== Segment start ==

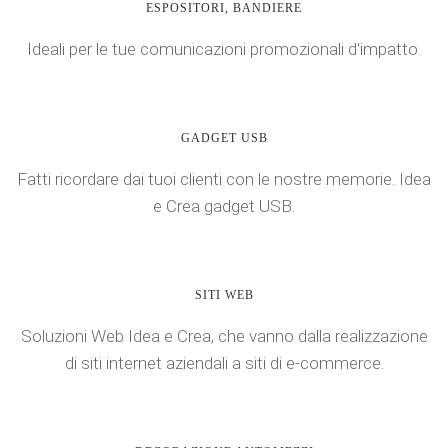
ESPOSITORI, BANDIERE
Ideali per le tue comunicazioni promozionali d'impatto.
GADGET USB
Fatti ricordare dai tuoi clienti con le nostre memorie. Idea
e Crea gadget USB.
SITI WEB
Soluzioni Web Idea e Crea, che vanno dalla realizzazione
di siti internet aziendali a siti di e-commerce.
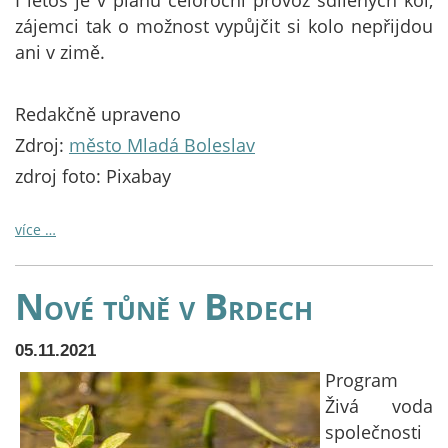
I letos je v plánu celoroční provoz sdílených kol,
zájemci tak o možnost vypůjčit si kolo nepřijdou
ani v zimě.
Redakčně upraveno
Zdroj:
město Mladá Boleslav
zdroj foto: Pixabay
více …
Nové tůně v Brdech
05.11.2021
Program
Živá voda
společnosti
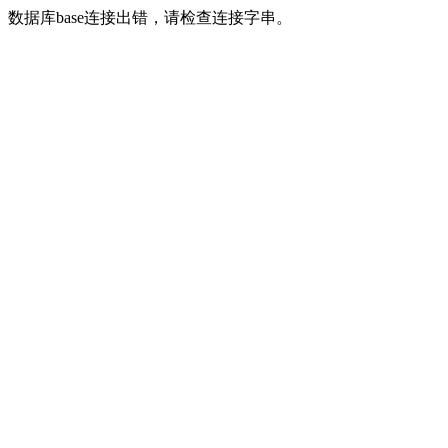
数据库base连接出错，请检查连接字串。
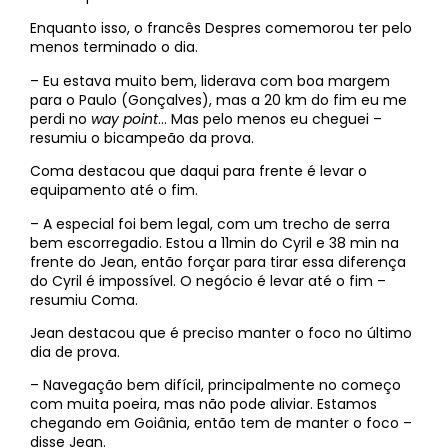
Enquanto isso, o francês Despres comemorou ter pelo
menos terminado o dia.
– Eu estava muito bem, liderava com boa margem
para o Paulo (Gonçalves), mas a 20 km do fim eu me
perdi no
way point
… Mas pelo menos eu cheguei –
resumiu o bicampeão da prova.
Coma destacou que daqui para frente é levar o
equipamento até o fim.
– A especial foi bem legal, com um trecho de serra
bem escorregadio. Estou a 11min do Cyril e 38 min na
frente do Jean, então forçar para tirar essa diferença
do Cyril é impossível. O negócio é levar até o fim –
resumiu Coma.
Jean destacou que é preciso manter o foco no último
dia de prova.
– Navegação bem difícil, principalmente no começo
com muita poeira, mas não pode aliviar. Estamos
chegando em Goiânia, então tem de manter o foco –
disse Jean.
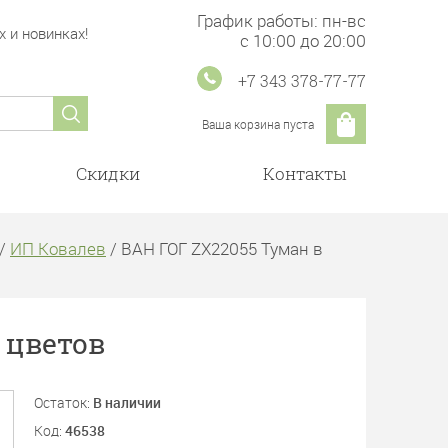
График работы: пн-вс
 и новинках!
с 10:00 до 20:00
+7 343 378-77-77
Ваша корзина пуста
Скидки
Контакты
/
ИП Ковалев
/ ВАН ГОГ ZX22055 Туман в
 цветов
Остаток:
В наличии
Код:
46538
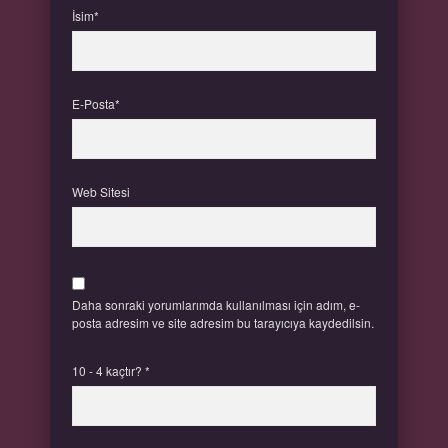
İsim*
E-Posta*
Web Sitesi
Daha sonraki yorumlarımda kullanılması için adım, e-
posta adresim ve site adresim bu tarayıcıya kaydedilsin.
10 - 4 kaçtır?
*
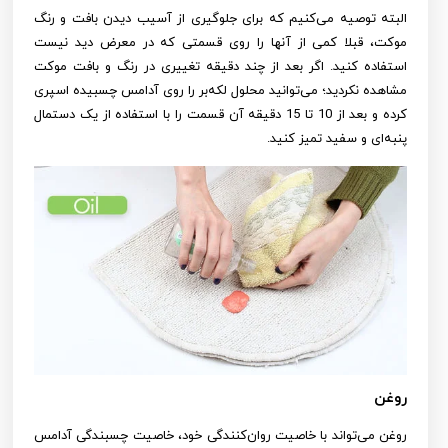
البته توصیه می‌کنیم که برای جلوگیری از آسیب دیدن بافت و رنگ
موکت، قبلا کمی از آنها را روی قسمتی که در معرض دید نیست
استفاده کنید. اگر بعد از چند دقیقه تغییری در رنگ و بافت موکت
مشاهده نکردید؛ می‌توانید محلول لکه‌بر را روی آدامس چسبیده اسپری
کرده و بعد از 10 تا 15 دقیقه آن قسمت را با استفاده از یک دستمال
پنبه‌ای و سفید تمیز کنید.
روغن
روغن می‌تواند با خاصیت روان‌کنندگی خود، خاصیت چسبندگی آدامس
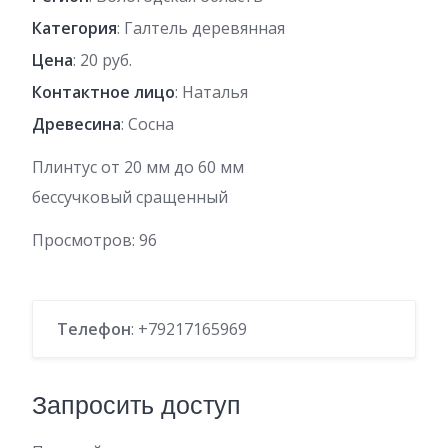
Категория
: Галтель деревянная
Цена
: 20 руб.
Контактное лицо
: Наталья
Древесина
: Сосна
Плинтус от 20 мм до 60 мм
бессучковый сращенный
Просмотров:
96
Телефон
: +79217165969
Запросить доступ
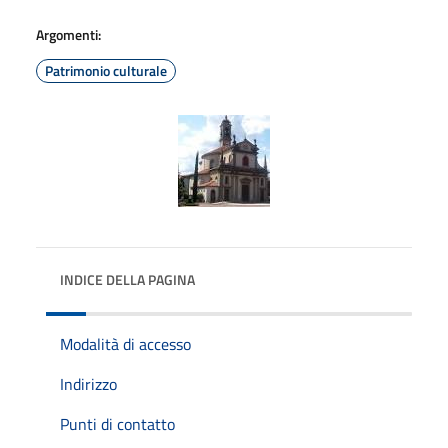
Argomenti:
Patrimonio culturale
INDICE DELLA PAGINA
Modalità di accesso
Indirizzo
Punti di contatto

== Segment end ==

◆ WHAT THE EXERCISE ASKS ◆
Without including any picture, set down the listing above exactly as it appears.

◆ ANSWER TO THIS EXERCISE ◆
ESPOSITORI, BANDIERE
Ideali per le tue comunicazioni promozionali d'impatto.
GADGET USB
Fatti ricordare dai tuoi clienti con le nostre memorie. Idea
e Crea gadget USB.
SITI WEB
Soluzioni Web Idea e Crea, che vanno dalla realizzazione
di siti internet aziendali a siti di e-commerce.
I letos je v plánu celoroční provoz sdílených kol,
zájemci tak o možnost vypůjčit si kolo nepřijdou
ani v zimě.
Redakčně upraveno
Zdroj:
město Mladá Boleslav
zdroj foto: Pixabay
více …
Nové tůně v Brdech
05.11.2021
Program
Živá voda
společnosti
数据库base连接出错，请检查连接字串。
Enquanto isso, o francês Despres comemorou ter pelo
menos terminado o dia.
– Eu estava muito bem, liderava com boa margem
para o Paulo (Gonçalves), mas a 20 km do fim eu me
perdi no
way point
… Mas pelo menos eu cheguei –
resumiu o bicampeão da prova.
Coma destacou que daqui para frente é levar o
equipamento até o fim.
– A especial foi bem legal, com um trecho de serra
bem escorregadio. Estou a 11min do Cyril e 38 min na
frente do Jean, então forçar para tirar essa diferença
do Cyril é impossível. O negócio é levar até o fim –
resumiu Coma.
Jean destacou que é preciso manter o foco no último
dia de prova.
– Navegação bem difícil, principalmente no começo
com muita poeira, mas não pode aliviar. Estamos
chegando em Goiânia, então tem de manter o foco –
disse Jean.
График работы: пн-вс
 и новинках!
с 10:00 до 20:00
+7 343 378-77-77
Ваша корзина пуста
Скидки
Контакты
/
ИП Ковалев
/ ВАН ГОГ ZX22055 Туман в
 цветов
Остаток:
В наличии
Код:
46538
İsim*
E-Posta*
Web Sitesi
Daha sonraki yorumlarımda kullanılması için adım, e-
posta adresim ve site adresim bu tarayıcıya kaydedilsin.
10 - 4 kaçtır?
*
البته توصیه می‌کنیم که برای جلوگیری از آسیب دیدن بافت و رنگ
موکت، قبلا کمی از آنها را روی قسمتی که در معرض دید نیست
استفاده کنید. اگر بعد از چند دقیقه تغییری در رنگ و بافت موکت
مشاهده نکردید؛ می‌توانید محلول لکه‌بر را روی آدامس چسبیده اسپری
کرده و بعد از 10 تا 15 دقیقه آن قسمت را با استفاده از یک دستمال
پنبه‌ای و سفید تمیز کنید.
روغن
روغن می‌تواند با خاصیت روان‌کنندگی خود، خاصیت چسبندگی آدامس
Категория
: Галтель деревянная
Цена
: 20 руб.
Контактное лицо
: Наталья
Древесина
: Сосна
Плинтус от 20 мм до 60 мм
бессучковый сращенный
Просмотров:
96
Телефон
: +79217165969
Запросить доступ
Argomenti:
Patrimonio culturale
INDICE DELLA PAGINA
Modalità di accesso
Indirizzo
Punti di contatto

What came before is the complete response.